Additionally, some of the fundus images were blurred with missing details, which could have impeded the proposed model from extracting and training meaningful features. Fortunately, the benefit of improving the low quality of fundus images using CLAHE and CECED pre-processing techniques characterizes high representation details of the fundus images with observable trainable features. The proposed WFDLN achieved a satisfactory performance in identifying DR, as we went a step further to compare our proposed model with some selected up-to-date frameworks in terms of precision-recall and ROC.
Figure 14a presents the precision-recall curve for the selected up-to-date models and the proposed WFDLN model on the Messidor dataset, while the ROC curve is presented in
Figure 14b. Similarly, the precision-recall curve on for the selected up-to-date models and our WFDLN model on the Kaggle dataset was presented in
Figure 15a, while the ROC curve was depicted in
Figure 15b. It is worth mentioning that all the models were trained on the same dataset for fair comparison.

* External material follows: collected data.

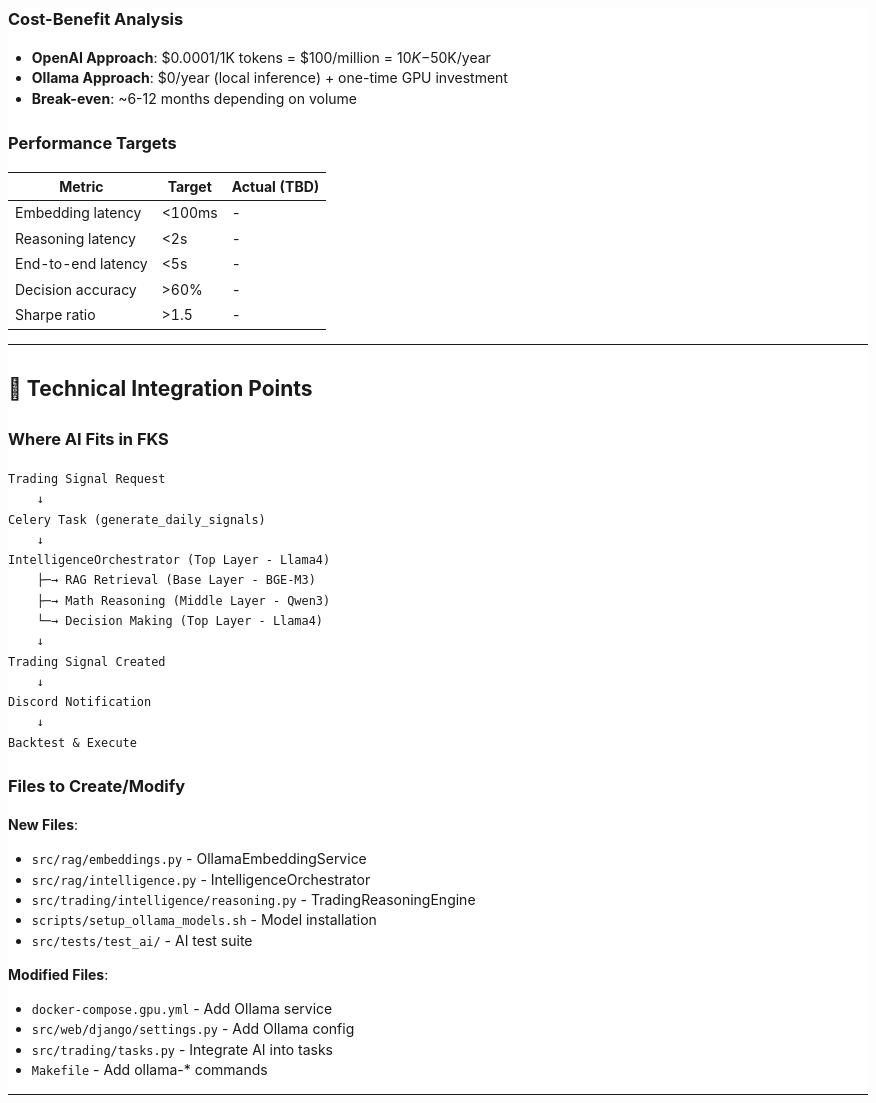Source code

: ### Cost-Benefit Analysis
- **OpenAI Approach**: $0.0001/1K tokens = $100/million = $10K-$50K/year
- **Ollama Approach**: $0/year (local inference) + one-time GPU investment
- **Break-even**: ~6-12 months depending on volume

### Performance Targets
| Metric | Target | Actual (TBD) |
|--------|--------|--------------|
| Embedding latency | <100ms | - |
| Reasoning latency | <2s | - |
| End-to-end latency | <5s | - |
| Decision accuracy | >60% | - |
| Sharpe ratio | >1.5 | - |

---

## 🔧 Technical Integration Points

### Where AI Fits in FKS
```
Trading Signal Request
    ↓
Celery Task (generate_daily_signals)
    ↓
IntelligenceOrchestrator (Top Layer - Llama4)
    ├─→ RAG Retrieval (Base Layer - BGE-M3)
    ├─→ Math Reasoning (Middle Layer - Qwen3)
    └─→ Decision Making (Top Layer - Llama4)
    ↓
Trading Signal Created
    ↓
Discord Notification
    ↓
Backtest & Execute
```

### Files to Create/Modify
**New Files**:
- `src/rag/embeddings.py` - OllamaEmbeddingService
- `src/rag/intelligence.py` - IntelligenceOrchestrator
- `src/trading/intelligence/reasoning.py` - TradingReasoningEngine
- `scripts/setup_ollama_models.sh` - Model installation
- `src/tests/test_ai/` - AI test suite

**Modified Files**:
- `docker-compose.gpu.yml` - Add Ollama service
- `src/web/django/settings.py` - Add Ollama config
- `src/trading/tasks.py` - Integrate AI into tasks
- `Makefile` - Add ollama-* commands

---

From all indications, the proposed WFDLN surpasses other frameworks in the aspect of precision-recall and ROC curves, especially in handling low-quality fundus images. The precision-recall graphs reveal that our proposed model’s curves are closest to the graph’s upper right corner with the largest area, implying that it has higher precision and sensitivity. Similarly, the ROC graphs show that our proposed model’s curve was closest to the top-left corner of the graph and had the highest AUC, indicating that it has higher sensitivity and specificity. More importantly, the stated result in terms of ROC and precision-recall can assist expert ophthalmologists in striking a balance between accuracy and precision, as described above.
Even though this study achieved a high level of accuracy in diagnosing DR, it does have certain drawbacks. This suggested strategy, which has high classification accuracy in both Messidor and Kaggle DR datasets, might not obtain exactly the same classification accuracy in another medical dataset. The reason is because the images of various datasets differ owing to differences in labeling, noise, and other factors. To solve this challenge, the AI should be taught to utilize images acquired at various times and locations. Aside from the diversity of data, the allocation of the data classes is also significant. A disparity in class sizes has a detrimental impact on training. The accuracy of categorization was also affected by the different data augmentation strategies employed to correct the imbalance. Another disadvantage is that using the weighted fusion technique requires more processing time as compared to single-channel models while improving the classification accuracy. In light of these constraints, tests will be conducted in the future employing a wider range of images and possibly employing various optimization strategies that are more efficient in terms of computational time.